Das Gericht schätzt den danach gebotenen pauschalen Abzug für einen Fahrschulwagen gem. § 287 ZPO auf jedenfalls 25 % der reinen Mietwagenkosten (vgl. LG Karlsruhe, Urteil vom 17.12.2012, Az.: 8 O 285/12; OLG Hamm, Urteil vom 12.06.1991, Az.: 13 U 255/90; LG Saarbrücken Urteil vom 05.04.2012, Az.: 13 S 15/12; s. auch Palandt, a.a.O., § 249 RN 36).

Nachdem die Beklagte hier bei der Regulierung eben diesen Abzug angesetzt hat, war die auf weitergehende Zahlung gerichtete Klage abzuweisen.

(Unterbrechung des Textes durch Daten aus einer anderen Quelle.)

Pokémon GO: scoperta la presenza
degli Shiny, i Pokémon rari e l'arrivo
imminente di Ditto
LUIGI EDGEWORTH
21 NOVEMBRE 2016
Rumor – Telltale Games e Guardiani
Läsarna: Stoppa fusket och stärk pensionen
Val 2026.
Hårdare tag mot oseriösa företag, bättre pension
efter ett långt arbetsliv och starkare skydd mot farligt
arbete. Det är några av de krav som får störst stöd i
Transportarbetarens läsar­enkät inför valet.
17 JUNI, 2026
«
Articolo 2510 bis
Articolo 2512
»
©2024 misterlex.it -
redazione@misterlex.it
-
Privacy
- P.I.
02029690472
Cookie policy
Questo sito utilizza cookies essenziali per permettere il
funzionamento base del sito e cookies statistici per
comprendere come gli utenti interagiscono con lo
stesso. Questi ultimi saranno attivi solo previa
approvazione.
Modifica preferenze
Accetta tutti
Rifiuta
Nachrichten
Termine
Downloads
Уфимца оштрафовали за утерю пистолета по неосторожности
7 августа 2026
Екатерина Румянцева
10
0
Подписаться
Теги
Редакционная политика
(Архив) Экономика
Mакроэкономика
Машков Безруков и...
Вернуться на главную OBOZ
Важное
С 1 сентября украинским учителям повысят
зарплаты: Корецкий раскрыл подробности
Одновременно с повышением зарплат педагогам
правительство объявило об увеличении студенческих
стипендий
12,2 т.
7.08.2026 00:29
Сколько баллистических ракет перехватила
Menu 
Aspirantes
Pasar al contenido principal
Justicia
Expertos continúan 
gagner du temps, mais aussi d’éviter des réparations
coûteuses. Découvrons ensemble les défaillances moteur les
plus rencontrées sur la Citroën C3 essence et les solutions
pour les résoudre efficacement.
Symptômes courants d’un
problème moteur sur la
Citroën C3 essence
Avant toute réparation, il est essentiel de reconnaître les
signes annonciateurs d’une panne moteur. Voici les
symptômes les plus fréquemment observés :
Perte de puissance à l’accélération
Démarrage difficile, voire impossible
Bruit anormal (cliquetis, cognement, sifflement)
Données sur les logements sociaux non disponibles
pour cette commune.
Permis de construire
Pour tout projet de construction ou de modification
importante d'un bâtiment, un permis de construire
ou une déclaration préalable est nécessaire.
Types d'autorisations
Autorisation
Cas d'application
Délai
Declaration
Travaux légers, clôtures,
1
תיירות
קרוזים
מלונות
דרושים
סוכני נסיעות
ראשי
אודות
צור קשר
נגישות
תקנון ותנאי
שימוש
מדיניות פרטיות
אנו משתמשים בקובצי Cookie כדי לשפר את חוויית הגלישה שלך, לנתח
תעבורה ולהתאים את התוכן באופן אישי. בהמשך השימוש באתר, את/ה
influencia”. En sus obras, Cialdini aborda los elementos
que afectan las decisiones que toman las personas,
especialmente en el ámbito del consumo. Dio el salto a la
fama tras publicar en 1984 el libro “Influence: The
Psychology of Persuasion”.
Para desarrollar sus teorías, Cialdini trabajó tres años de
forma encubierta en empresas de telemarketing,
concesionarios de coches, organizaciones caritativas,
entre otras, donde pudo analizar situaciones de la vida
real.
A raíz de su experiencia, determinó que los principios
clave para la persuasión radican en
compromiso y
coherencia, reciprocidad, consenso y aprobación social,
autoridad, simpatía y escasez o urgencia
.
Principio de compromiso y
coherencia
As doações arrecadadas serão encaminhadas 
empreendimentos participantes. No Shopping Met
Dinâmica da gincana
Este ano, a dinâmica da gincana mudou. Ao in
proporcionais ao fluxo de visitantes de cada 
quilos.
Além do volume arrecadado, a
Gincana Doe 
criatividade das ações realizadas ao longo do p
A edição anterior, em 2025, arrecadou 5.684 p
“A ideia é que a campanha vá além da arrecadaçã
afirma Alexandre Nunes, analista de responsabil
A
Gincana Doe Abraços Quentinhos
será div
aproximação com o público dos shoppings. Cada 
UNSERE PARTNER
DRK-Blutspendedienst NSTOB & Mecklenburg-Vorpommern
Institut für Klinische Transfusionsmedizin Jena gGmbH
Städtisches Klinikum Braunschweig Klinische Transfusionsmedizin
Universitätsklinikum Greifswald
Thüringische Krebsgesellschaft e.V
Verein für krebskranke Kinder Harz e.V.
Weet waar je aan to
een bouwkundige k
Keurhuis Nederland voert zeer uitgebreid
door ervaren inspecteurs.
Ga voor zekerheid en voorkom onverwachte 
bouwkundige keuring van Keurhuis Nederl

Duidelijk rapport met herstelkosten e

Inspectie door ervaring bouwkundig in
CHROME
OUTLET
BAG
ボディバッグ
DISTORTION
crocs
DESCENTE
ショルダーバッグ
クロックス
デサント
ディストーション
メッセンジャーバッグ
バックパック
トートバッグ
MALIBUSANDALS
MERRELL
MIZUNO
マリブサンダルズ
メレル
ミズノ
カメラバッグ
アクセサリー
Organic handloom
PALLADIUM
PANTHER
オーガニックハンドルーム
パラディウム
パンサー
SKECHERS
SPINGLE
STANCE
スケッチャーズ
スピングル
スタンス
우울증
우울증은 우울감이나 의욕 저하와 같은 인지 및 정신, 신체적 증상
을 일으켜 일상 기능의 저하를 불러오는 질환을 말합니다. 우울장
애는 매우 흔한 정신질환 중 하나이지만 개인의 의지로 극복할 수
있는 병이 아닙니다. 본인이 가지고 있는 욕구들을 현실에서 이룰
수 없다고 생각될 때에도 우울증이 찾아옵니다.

Nach dem Zuvorgesagten hat der Kläger auch keinen Anspruch auf Erstattung über bereits gezahlte 347,60 € hinausgehende vorgerichtliche Rechtsanwaltskosten.

Die Kostenentscheidung beruht auf § 91 Abs. 1 ZPO, die Entscheidung zur vorläufigen Vollstreckbarkeit auf §§ 708 Nr. 11, 711 ZPO.